[[ Data to use, beginning ]]

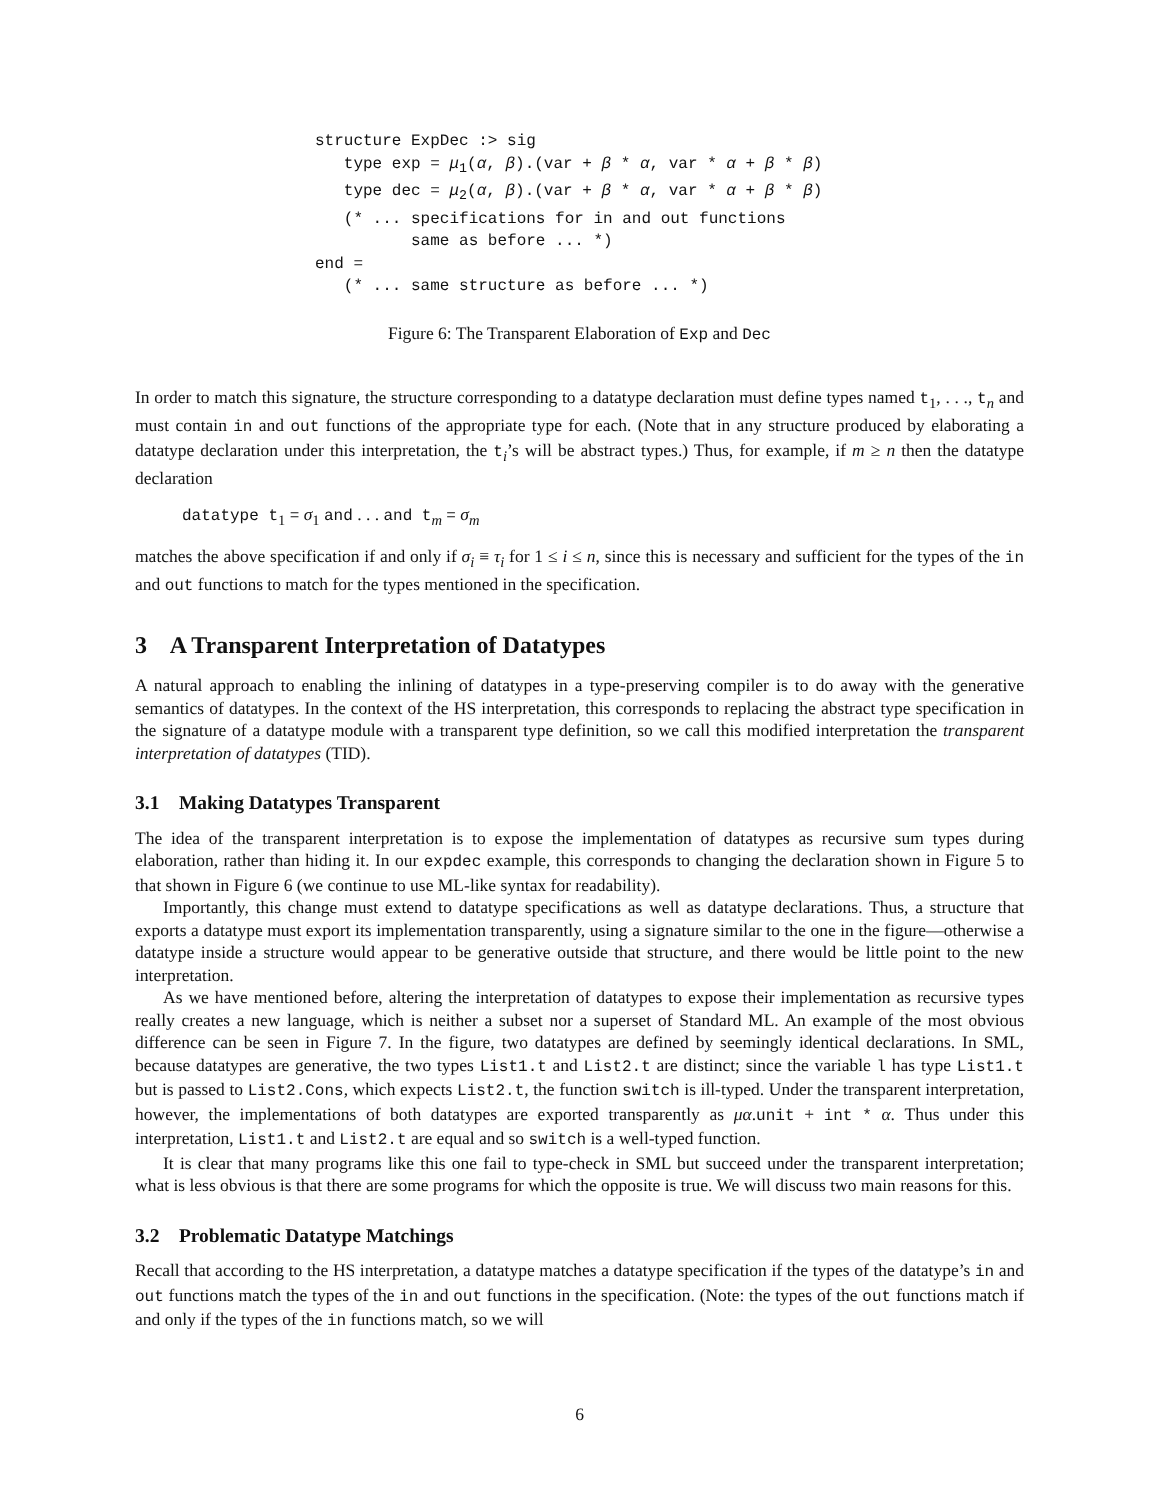structure ExpDec :> sig
   type exp = μ1(α, β).(var + β * α, var * α + β * β)
   type dec = μ2(α, β).(var + β * α, var * α + β * β)
   (* ... specifications for in and out functions
          same as before ... *)
end =
   (* ... same structure as before ... *)
Figure 6: The Transparent Elaboration of Exp and Dec
In order to match this signature, the structure corresponding to a datatype declaration must define types named t<sub>1</sub>, . . ., t<sub>n</sub> and must contain in and out functions of the appropriate type for each. (Note that in any structure produced by elaborating a datatype declaration under this interpretation, the t<sub>i</sub>’s will be abstract types.) Thus, for example, if m ≥ n then the datatype declaration
datatype t<sub>1</sub> = σ<sub>1</sub> and . . . and t<sub>m</sub> = σ<sub>m</sub>
matches the above specification if and only if σ<sub>i</sub> ≡ τ<sub>i</sub> for 1 ≤ i ≤ n, since this is necessary and sufficient for the types of the in and out functions to match for the types mentioned in the specification.
3 A Transparent Interpretation of Datatypes
A natural approach to enabling the inlining of datatypes in a type-preserving compiler is to do away with the generative semantics of datatypes. In the context of the HS interpretation, this corresponds to replacing the abstract type specification in the signature of a datatype module with a transparent type definition, so we call this modified interpretation the transparent interpretation of datatypes (TID).
3.1 Making Datatypes Transparent
The idea of the transparent interpretation is to expose the implementation of datatypes as recursive sum types during elaboration, rather than hiding it. In our expdec example, this corresponds to changing the declaration shown in Figure 5 to that shown in Figure 6 (we continue to use ML-like syntax for readability).
Importantly, this change must extend to datatype specifications as well as datatype declarations. Thus, a structure that exports a datatype must export its implementation transparently, using a signature similar to the one in the figure—otherwise a datatype inside a structure would appear to be generative outside that structure, and there would be little point to the new interpretation.
As we have mentioned before, altering the interpretation of datatypes to expose their implementation as recursive types really creates a new language, which is neither a subset nor a superset of Standard ML. An example of the most obvious difference can be seen in Figure 7. In the figure, two datatypes are defined by seemingly identical declarations. In SML, because datatypes are generative, the two types List1.t and List2.t are distinct; since the variable l has type List1.t but is passed to List2.Cons, which expects List2.t, the function switch is ill-typed. Under the transparent interpretation, however, the implementations of both datatypes are exported transparently as μα.unit + int * α. Thus under this interpretation, List1.t and List2.t are equal and so switch is a well-typed function.
It is clear that many programs like this one fail to type-check in SML but succeed under the transparent interpretation; what is less obvious is that there are some programs for which the opposite is true. We will discuss two main reasons for this.
3.2 Problematic Datatype Matchings
Recall that according to the HS interpretation, a datatype matches a datatype specification if the types of the datatype’s in and out functions match the types of the in and out functions in the specification. (Note: the types of the out functions match if and only if the types of the in functions match, so we will
6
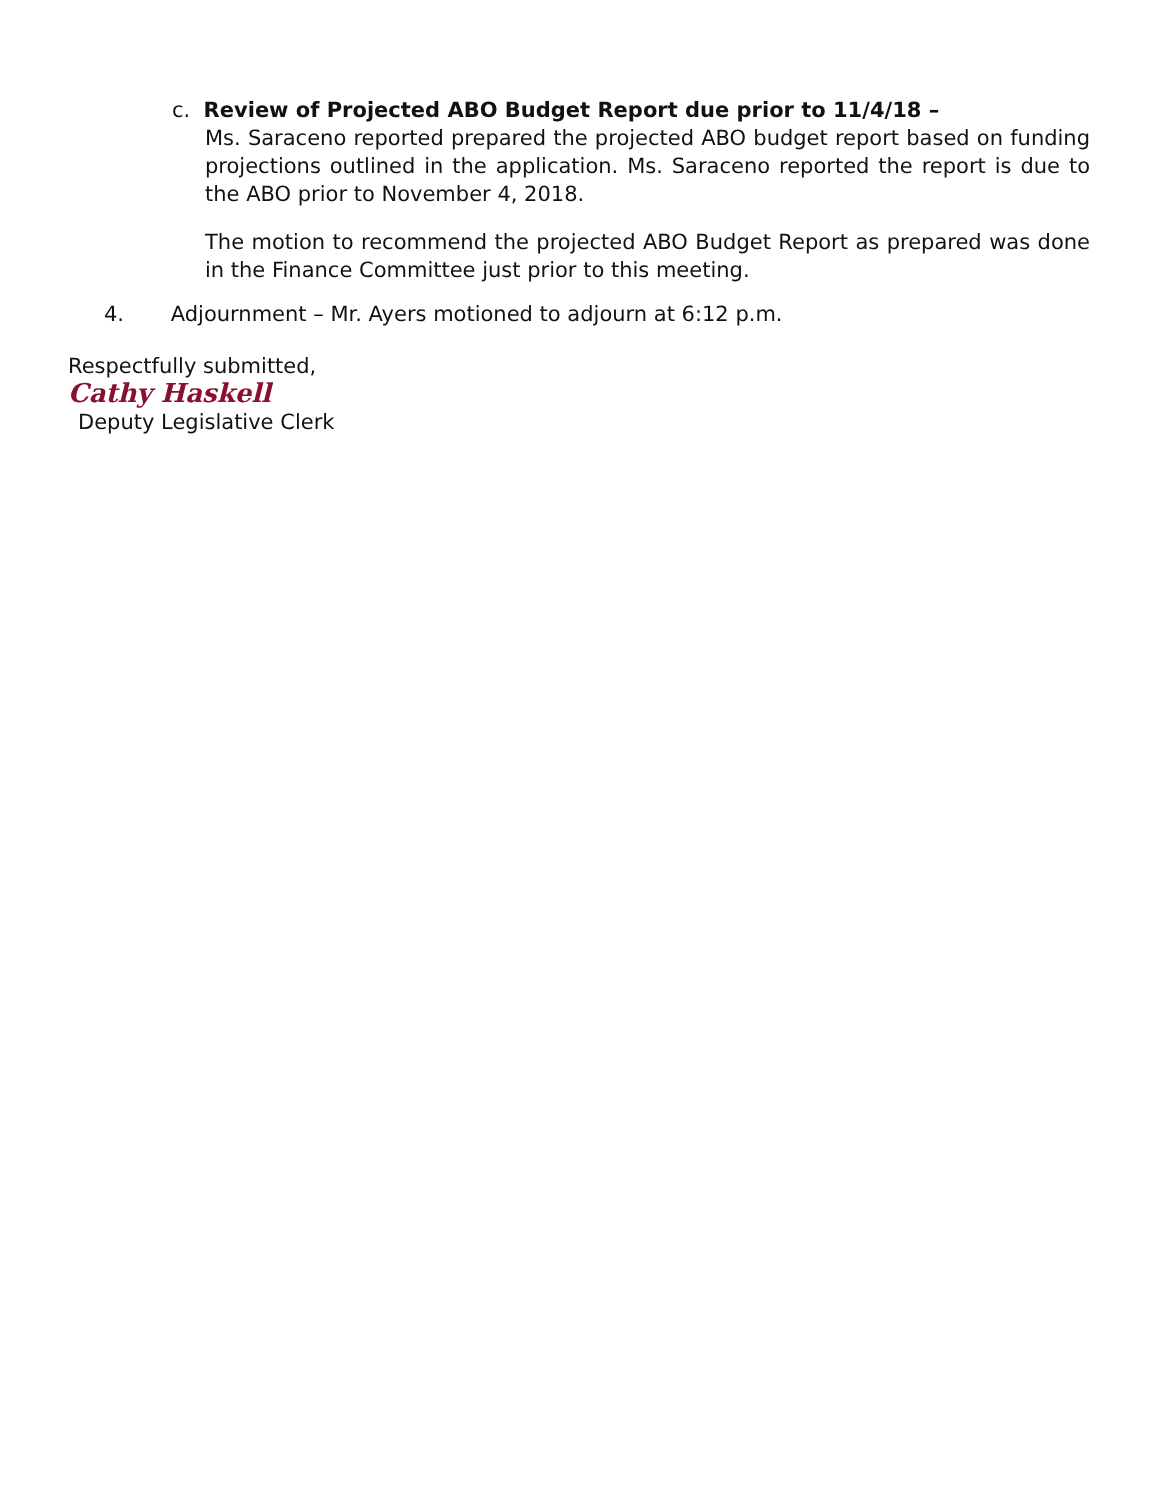c. Review of Projected ABO Budget Report due prior to 11/4/18 –
Ms. Saraceno reported prepared the projected ABO budget report based on funding projections outlined in the application. Ms. Saraceno reported the report is due to the ABO prior to November 4, 2018.
The motion to recommend the projected ABO Budget Report as prepared was done in the Finance Committee just prior to this meeting.
4. Adjournment – Mr. Ayers motioned to adjourn at 6:12 p.m.
Respectfully submitted,
Cathy Haskell
Deputy Legislative Clerk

[[ Data to use, end ]]

## [Task item]
Each line above that carries the string "will" has to be returned.

## [Result of this task]
In order to match this signature, the structure corresponding to a datatype declaration must define types named t<sub>1</sub>, . . ., t<sub>n</sub> and must contain in and out functions of the appropriate type for each. (Note that in any structure produced by elaborating a datatype declaration under this interpretation, the t<sub>i</sub>’s will be abstract types.) Thus, for example, if m ≥ n then the datatype declaration
It is clear that many programs like this one fail to type-check in SML but succeed under the transparent interpretation; what is less obvious is that there are some programs for which the opposite is true. We will discuss two main reasons for this.
Recall that according to the HS interpretation, a datatype matches a datatype specification if the types of the datatype’s in and out functions match the types of the in and out functions in the specification. (Note: the types of the out functions match if and only if the types of the in functions match, so we will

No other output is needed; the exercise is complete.